Basically, with that being said, the partner really is going to be someone at the beginning is going to be grabbing you—if they like you, they’re going to be grabbing you into the firm, putting you in touch with, let’s say like another partner so that they are already becoming your sponsor. They are helping you with introducing you to other partners so that potentially other partners are also easing to the idea of making an investment in you. Then, basically, the partners, they’re going to invite you for the partners’ meeting. And then, at that point, they’re going to decide whether or not they make an investment in your business.
The top partner is the managing partner. The managing partner, for the most part, is the real head guy. He’s also super-involved when it comes to the operations in the business and also that managing partner is going to be involved when it comes to raising money for their fund, and their fund is obviously raising money from their own investors, which the venture capitals call the limited partners or LPs.
Now, it’s very important for you to understand how the venture capital firms make money. Basically, what it comes down to is that they make a 2% management fee, on average, and a 20% carried interest. So there’s always a management fee on whatever assets that they’re managing over the course of time let’s say five or ten years. And also, they get the carried interest, and the carried interest, the way that it works, let’s say 20% is on whatever profit that they’re able to generate for their own funds.

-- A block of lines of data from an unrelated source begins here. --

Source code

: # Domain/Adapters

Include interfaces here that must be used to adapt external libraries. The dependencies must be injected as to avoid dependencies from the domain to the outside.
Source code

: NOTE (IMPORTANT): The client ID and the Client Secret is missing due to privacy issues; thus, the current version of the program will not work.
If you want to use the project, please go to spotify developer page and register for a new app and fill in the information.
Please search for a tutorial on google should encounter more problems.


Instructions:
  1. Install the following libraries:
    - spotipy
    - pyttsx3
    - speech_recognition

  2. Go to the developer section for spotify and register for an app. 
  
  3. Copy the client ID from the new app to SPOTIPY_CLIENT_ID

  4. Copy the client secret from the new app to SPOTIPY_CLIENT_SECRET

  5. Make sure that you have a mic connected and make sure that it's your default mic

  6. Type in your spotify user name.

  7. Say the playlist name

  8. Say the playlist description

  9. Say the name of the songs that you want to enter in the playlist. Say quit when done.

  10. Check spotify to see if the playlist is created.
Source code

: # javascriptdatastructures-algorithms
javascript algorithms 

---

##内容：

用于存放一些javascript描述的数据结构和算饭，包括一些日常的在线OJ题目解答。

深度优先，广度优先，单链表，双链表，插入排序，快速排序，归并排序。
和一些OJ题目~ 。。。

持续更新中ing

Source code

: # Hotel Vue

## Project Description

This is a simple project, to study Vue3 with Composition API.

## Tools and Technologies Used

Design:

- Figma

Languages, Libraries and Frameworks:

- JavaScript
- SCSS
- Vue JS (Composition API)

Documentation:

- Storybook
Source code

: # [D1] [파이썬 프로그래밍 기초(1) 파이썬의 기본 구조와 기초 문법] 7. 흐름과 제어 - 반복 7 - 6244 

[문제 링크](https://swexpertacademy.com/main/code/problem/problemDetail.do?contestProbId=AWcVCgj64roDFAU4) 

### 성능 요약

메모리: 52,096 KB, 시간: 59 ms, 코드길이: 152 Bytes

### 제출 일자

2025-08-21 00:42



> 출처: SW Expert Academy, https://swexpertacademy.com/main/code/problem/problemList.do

Let’s take an example. For example, if they’ve raised a 100-million-dollar fund, and let’s say they’ve been able to do okay or they’ve been doing very well with the fund, and they made up to 200 million between the amount raised and then also the profits that they generated from the startups that they were able to exit, then basically what happens is that the first 100 million is returned to their investors, to their limited partners. And then from that remaining 100 million that they have made in profits, what’s going to happen is that they’re going to be taking the carried interest.
In a case where they’re making 20% carried interest on that extra 100-million on the profits, they will be taking 20 million themselves. The other 80 million is what they return back to their investors. They will be making money with that carried interest. Plus, let’s say if it’s a 100-million-dollar fund, if they’re making, let’s say, a 2% management fee, that’s going to be on a yearly basis, 2% on that, and that is distributed amongst the partners of the firm.
That, in a sense, is the way that venture capital firms work, and the way that you’re going to be seeing the structure of all these different players. Again, remember that the limited partners, which are the ones that invest in the actual fund, those do not have a say in the matter. Sometimes, they may sit on the investment committees that some of these venture firms have, but for the most part, the people that are making the decisions are the partners. That’s really the way that venture capital works.